Fortunately this decline is already in progress. All the nations of Western and Central Europe are moving towards a lower birth-rate and in France this diminution has reached a point where there is no longer a natural increase. In a few decades the birth rate will probably begin to fall everywhere faster than the death rate declines. An adjustment of the population to its probable resources will be in progress.

In this progressive decline in the birth rate is to be found the greatest of all the factors making for internationalism and peace. It is a development which takes away the edge from the present frantic effort of industrial nations to secure a monopolistic control of foreign resources. It permits the gradual creation of an equilibrium between the nation's population and its physical resources at home and abroad.

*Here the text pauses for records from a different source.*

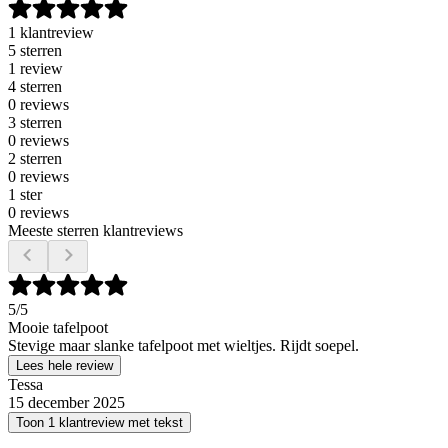
1 klantreview
5 sterren
1 review
4 sterren
0 reviews
3 sterren
0 reviews
2 sterren
0 reviews
1 ster
0 reviews
Meeste sterren klantreviews
5
/5
Mooie tafelpoot
Stevige maar slanke tafelpoot met wieltjes. Rijdt soepel.
Lees hele review
Tessa
15 december 2025
Toon 1 klantreview met tekst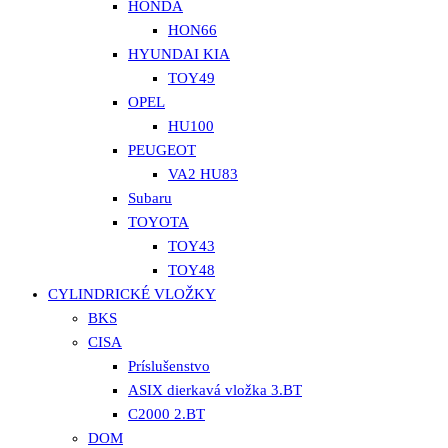
HONDA
HON66
HYUNDAI KIA
TOY49
OPEL
HU100
PEUGEOT
VA2 HU83
Subaru
TOYOTA
TOY43
TOY48
CYLINDRICKÉ VLOŽKY
BKS
CISA
Príslušenstvo
ASIX dierkavá vložka 3.BT
C2000 2.BT
DOM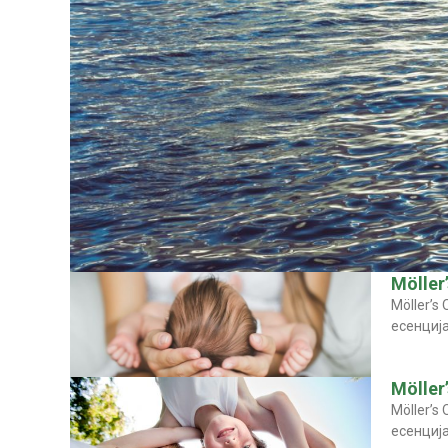
Möller
Möller’s
есенција
Möller
Möller’s
есенција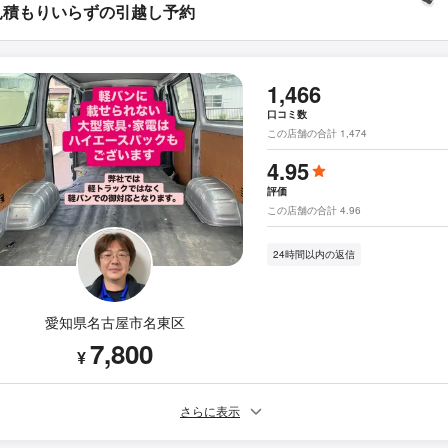
見積もりいらずの引越し予約
1,466
口コミ数
この店舗の合計 1,474
4.95
評価
この店舗の合計 4.96
24時間以内の返信
愛知県名古屋市名東区
7,800
¥
さらに表示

Powerful forces in the world are at present slowly making for an economic internationalism to supplant the economic nationalism which to-day makes for war. The problem that faces the United States is what shall be its policy and action in view of the present nationalistic strife and of the slowly maturing economic internationalism.

[[1]] November, 1916.

[[2]] The proposal to boycott Germany after the war is sometimes based upon weirdly moral rather than economic considerations. "Is it possible," writes one C. R. Enoch, "that trade relations with the nation that has outraged every tenet of international and moral decency, every consideration of humanity, and has committed unspeakable atrocities, as has Germany in her conduct of the war, can be taken up again at the point where they were broken off? ... There is only one procedure compatible with honour and justice—namely, that no ordinary commercial dealings should be carried out with Germany until the generation of Teutons that did these things has passed away, unless absolute penitence and reparation—if reparation be possible—is done therefor." "Can We Set the World in Order." London, 1916, p. 197. (My italics.)

[[3]] The granting of permission to the people of the disputed district to decide their own allegiance is a good general principle, but, unfortunately, does not carry us far. The main difficulty lies in determining what shall be the unit of territory and population which is to decide. If Ireland votes as a unit, all Ireland will have home rule; if each county is to have the right of self direction, Ulster will be detached from the rest of the island. If Alsace-Lorraine votes to become French, whole districts, which will have voted to remain German, will be dissatisfied. Moreover, in the latter case, should all the residents of the two provinces be permitted to vote or only those people and their descendants who were living there in 1870? If the first plan is adopted a premium is placed upon the policy of legally dispossessing the inhabitants of a conquered land and filling their places with loyal immigrés; if the latter is chosen, the principle of the right of a population to determine its allegiance is abandoned. Finally, if the decision of the population of the disputed district were adverse to the interests of Europe as a whole, it would be irrational to validate such a result. The interests of Europe are superior to those of any nation, however powerful, and vastly superior to those of a Luxemburg, Ulster or Alsace-Lorraine.